破天荒的在外面喝了两杯酒,到家时在看到白妍的那一刻,仅存的一丝理智也都荡然无存,扣住她的脑袋重重地吻了上去。
白妍能闻出霍达身上淡淡的香醇酒味,可见他是喝的不多的,那怎么会像耍酒疯似的不管不顾就扑上来啃咬她的嘴唇。
霍达带着火热的温度贴上白妍柔软的唇瓣,发出一声舒服的喟叹,接着舌头伸入湿滑的口腔,唇齿相依,只听见吞咽唾液和忘情的“啧啧”声。
白妍被吻得身子发软,双手不自觉地勾住了霍达的脖子,两具身体越贴越紧,都能感受到对方有力的心跳。
“今天……不行。”在霍达的手探入裤腰的一瞬间,白妍恢复了几分清醒,抓住他的大手制止道,“我来那个了……”
滚烫的掌心还覆在女人细嫩的腰腹处,霍达遗憾地抽出,转而揉上高挺的乳峰,掐了掐两颗宝石般的红珠子就张口含住,用舌头来回挑弄。
“那怎么办,”霍达含糊不清地舔吮着奶头,灼热的性器隔着裤子撑起一个帐篷,有意无意地顶着妻子的小腹,“我硬得难受。
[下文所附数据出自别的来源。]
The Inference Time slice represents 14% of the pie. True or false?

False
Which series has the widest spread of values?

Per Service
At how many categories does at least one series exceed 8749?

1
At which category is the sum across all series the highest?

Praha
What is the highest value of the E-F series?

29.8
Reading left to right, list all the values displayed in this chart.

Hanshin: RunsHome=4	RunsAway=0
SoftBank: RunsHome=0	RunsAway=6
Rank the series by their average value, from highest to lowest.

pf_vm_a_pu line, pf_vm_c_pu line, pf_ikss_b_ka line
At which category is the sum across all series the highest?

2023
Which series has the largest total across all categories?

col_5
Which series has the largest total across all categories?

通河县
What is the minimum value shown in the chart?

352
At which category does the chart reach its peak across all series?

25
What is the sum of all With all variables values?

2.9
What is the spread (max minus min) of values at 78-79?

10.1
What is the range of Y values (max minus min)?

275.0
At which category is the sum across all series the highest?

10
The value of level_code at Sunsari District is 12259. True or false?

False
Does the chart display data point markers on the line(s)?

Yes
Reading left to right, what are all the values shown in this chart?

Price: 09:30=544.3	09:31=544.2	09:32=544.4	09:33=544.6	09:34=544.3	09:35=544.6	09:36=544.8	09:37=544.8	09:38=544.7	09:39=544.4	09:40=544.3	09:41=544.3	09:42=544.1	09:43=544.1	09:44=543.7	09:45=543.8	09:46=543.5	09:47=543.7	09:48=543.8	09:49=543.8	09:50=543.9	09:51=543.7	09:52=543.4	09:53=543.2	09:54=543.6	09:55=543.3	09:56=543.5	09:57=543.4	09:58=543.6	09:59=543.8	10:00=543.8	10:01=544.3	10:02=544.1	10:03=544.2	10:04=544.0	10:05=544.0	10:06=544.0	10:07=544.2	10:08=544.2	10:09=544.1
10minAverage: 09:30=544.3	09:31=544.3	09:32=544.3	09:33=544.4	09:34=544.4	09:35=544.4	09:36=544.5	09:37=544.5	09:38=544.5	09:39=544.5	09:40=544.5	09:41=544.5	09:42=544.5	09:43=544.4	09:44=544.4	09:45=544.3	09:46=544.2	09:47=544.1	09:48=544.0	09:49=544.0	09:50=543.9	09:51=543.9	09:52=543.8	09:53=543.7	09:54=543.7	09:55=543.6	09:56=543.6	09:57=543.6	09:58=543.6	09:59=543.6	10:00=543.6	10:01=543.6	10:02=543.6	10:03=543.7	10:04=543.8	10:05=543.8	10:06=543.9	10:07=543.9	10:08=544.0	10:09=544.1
”
对,就这样卖惨,扮得可怜兮兮,阿妍的心比任何人都要软。霍达暗暗对自己说道。
“那我……用嘴帮老公,好不好?”白妍一半是出于愧疚,一半是出自真心,在仰头微微喘息间出声说道。
霍达面露诧异,他预想过小妻子用手,甚至用奶子,但没想到她愿意用嘴。
停下吃奶的动作,霍达刚想出声拒绝,白妍就预判了他的心思,“就这一次,平时都是你给我舔的……”
霍达的喉结反复滚动,分明是想的,酒精到底是能麻痹一个人的神经,等他后悔时,已经光着身子在浴室里将阴茎里里外外清洗了三遍。
“真的好大。”白妍仔细地打量着丈夫翘立的粗大性器,一只手根本包裹不住茎身,前端的蘑菇头还要大一圈,感觉会撑满整张小嘴。
一根根的青筋像暴起的盘曲缠绕的树根,衬得格外狰狞,和霍达温文尔雅的面孔大相径庭。
白妍轻张朱唇,小心翼翼地含住了霍达的顶端,没有奇怪的味道,只有淡淡的皂香。
被口腔包裹住的一瞬间,霍达就觉得全身上下的每一个细胞都在叫嚣着舒爽,想挺腰往里面送入更多,但是他忍住了。
“嘶……”霍达忍不住喘息,敏感的马眼被舔了一下就不断地分泌出黏液,霍达感觉自己好像回到了毛头小子的时期,一点也经不起逗弄。
白妍虽然曾经给霍问津口过了一次,但在这方面依旧还是个新手,舔完马眼后开始舔舐整根肉棒,时不时发出“哧溜哧溜”的声音。
口中的那物到底是太粗,白妍艰难地作吞吐状,腮帮子发酸,“对,就是这儿……呃、好舒服。”霍达低喘着,五指做梳顺着她的头发,看似轻柔地抚摸他人,实则在压抑自己想要捅进喉咙的冲动。